Anyhow, eventually, we began to breath. Life was still crazy, but things seemed to calm down a bit. Then, God blessed us with an awesome teenager (that’s another story, a small bit of which can be found here). Our household increased to 9. We continued to have a blast in the midst of chaos (as seen here and here and here). Well, we’ll shed a few tears as she heads off to college–and to change the world–later this year. When she departs, the number of full-time residents in the Wood house will go down from 9 to 8………or so we thought.

Yep, Careese is pregnant.

If you hold your mouth open and say “WHAT?!” for a couple weeks then you’ll be where we’re at.

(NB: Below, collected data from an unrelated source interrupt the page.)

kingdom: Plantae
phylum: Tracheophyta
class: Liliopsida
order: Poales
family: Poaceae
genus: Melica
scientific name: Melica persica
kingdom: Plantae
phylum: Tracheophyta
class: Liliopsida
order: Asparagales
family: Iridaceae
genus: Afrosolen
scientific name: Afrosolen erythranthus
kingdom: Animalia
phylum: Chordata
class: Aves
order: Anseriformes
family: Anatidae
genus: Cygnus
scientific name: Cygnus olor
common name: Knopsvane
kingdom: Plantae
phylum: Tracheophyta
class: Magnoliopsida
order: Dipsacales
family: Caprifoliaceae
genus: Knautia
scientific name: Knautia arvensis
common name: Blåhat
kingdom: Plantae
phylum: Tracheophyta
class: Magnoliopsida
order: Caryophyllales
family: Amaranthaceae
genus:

Yes, we’re excited. Very surprised, but excited. We’re blessed to be surrounded by a lot of great people and are thrilled that many of you who are reading this will be walking through this adventure with us.

It’s a good thing that God created both of us to function well in the midst of insanity. Bring it on.

And now, allow me to address a few frequently asked questions:

Q: Are you crazy? A: Clearly.

Q: Was this planned? A: Clearly not.

Q: Are you Catholic or Mormon? A: Neither, but, I like the new Pope.

Q: How did your kids react? A: They were VERY excited–well, all of them except for child #5. To quote his reaction to the news: “Oh. Do we have any more pizza? Where is the pizza?” Actually, I think that he is excited, just more so about Papa John’s.

Q: Are you guys done now? A: Yes, we’re done. Again. Can anyone recommend a good urologist?